Papas anteriores também seguiram essa tradição. João Paulo II foi enterrado com três bolsas vermelhas contendo moedas de ouro, prata e bronze, representando diferentes fases de seu pontificado. Bento XVI, por sua vez, teve moedas cerimoniais colocadas junto ao corpo, mantendo o costume histórico. Em todos os casos, as peças foram cunhadas durante aquele período, muitas vezes em tiragens especiais voltadas a colecionadores.

Essas moedas trazem brasões papais, lemas, referências a datas comemorativas e símbolos da fé cristã. Ao morrer ou renunciar, a emissão com a imagem do papa é interrompida imediatamente. Durante o período conhecido como Sede Vacante, o Vaticano costuma lançar moedas específicas marcando a ausência do líder, como a de 2 euros emitida em 2013, após a renúncia de Bento XVI.

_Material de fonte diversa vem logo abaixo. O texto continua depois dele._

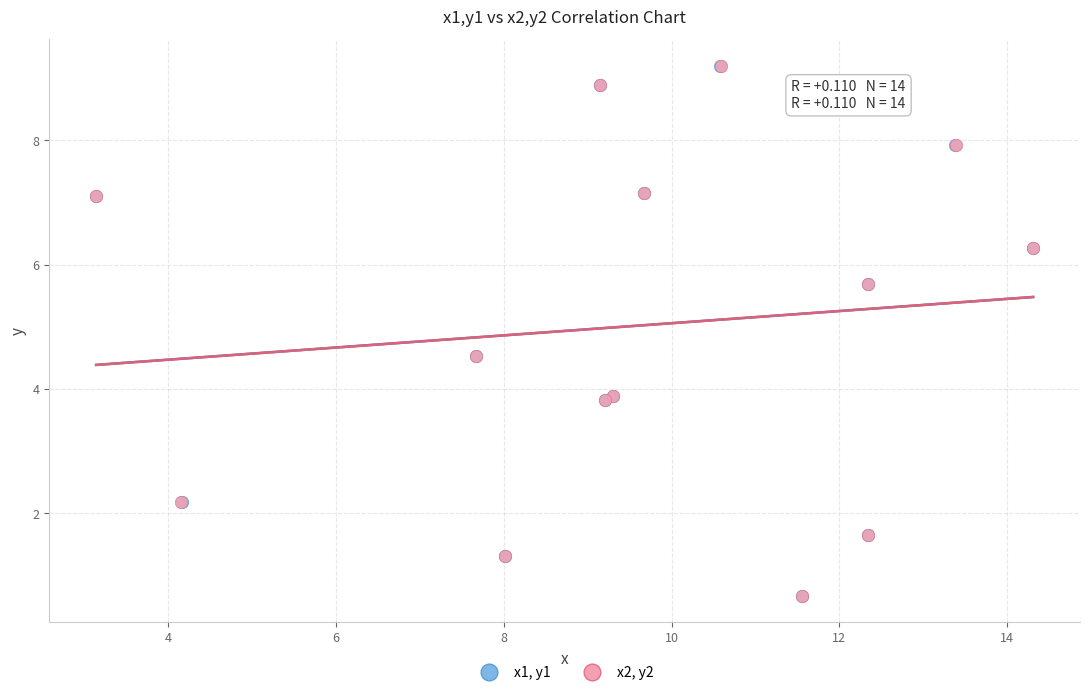

What are all the series names shown in the legend?

x1, y1, x2, y2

Embora tenham valor legal na zona do euro, as moedas vaticanas raramente entram em circulação. São emitidas em quantidades limitadas e quase sempre destinadas a colecionadores e turistas. Além disso, o Vaticano produz anualmente moedas comemorativas em prata ou ouro, com acabamento especial, que reforçam seu valor histórico e artístico.

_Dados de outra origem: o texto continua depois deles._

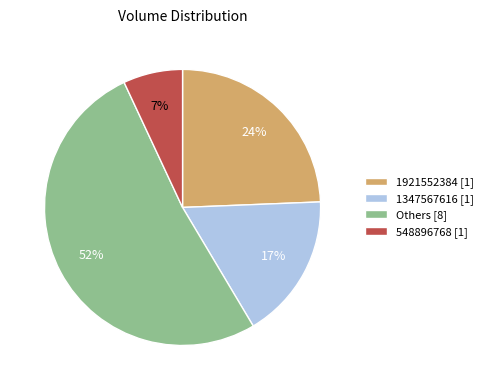

Between 1921552384 [1] and Others [8], which is larger?

Others [8]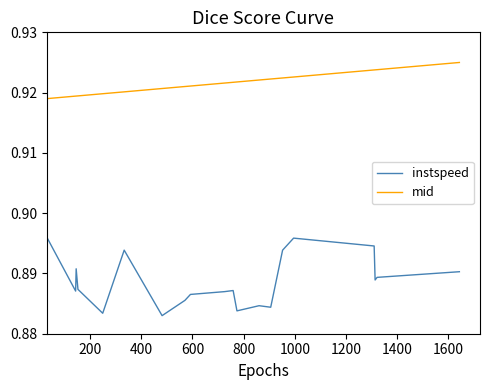

Which series has the largest total across all categories?

mid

Do ponto de vista histórico, essas moedas funcionam como verdadeiras cápsulas do tempo. Elas documentam não só o período de um pontificado, mas também eventos importantes como jubileus, concílios e mudanças litúrgicas. Sua iconografia muitas vezes reflete o contexto político, cultural e espiritual de cada época.

Assim, ao serem depositadas no túmulo de um papa, essas moedas não são apenas objetos cerimoniais. Elas são testemunhos silenciosos, registros materiais da história da Igreja e reflexos do tempo em que foram cunhadas.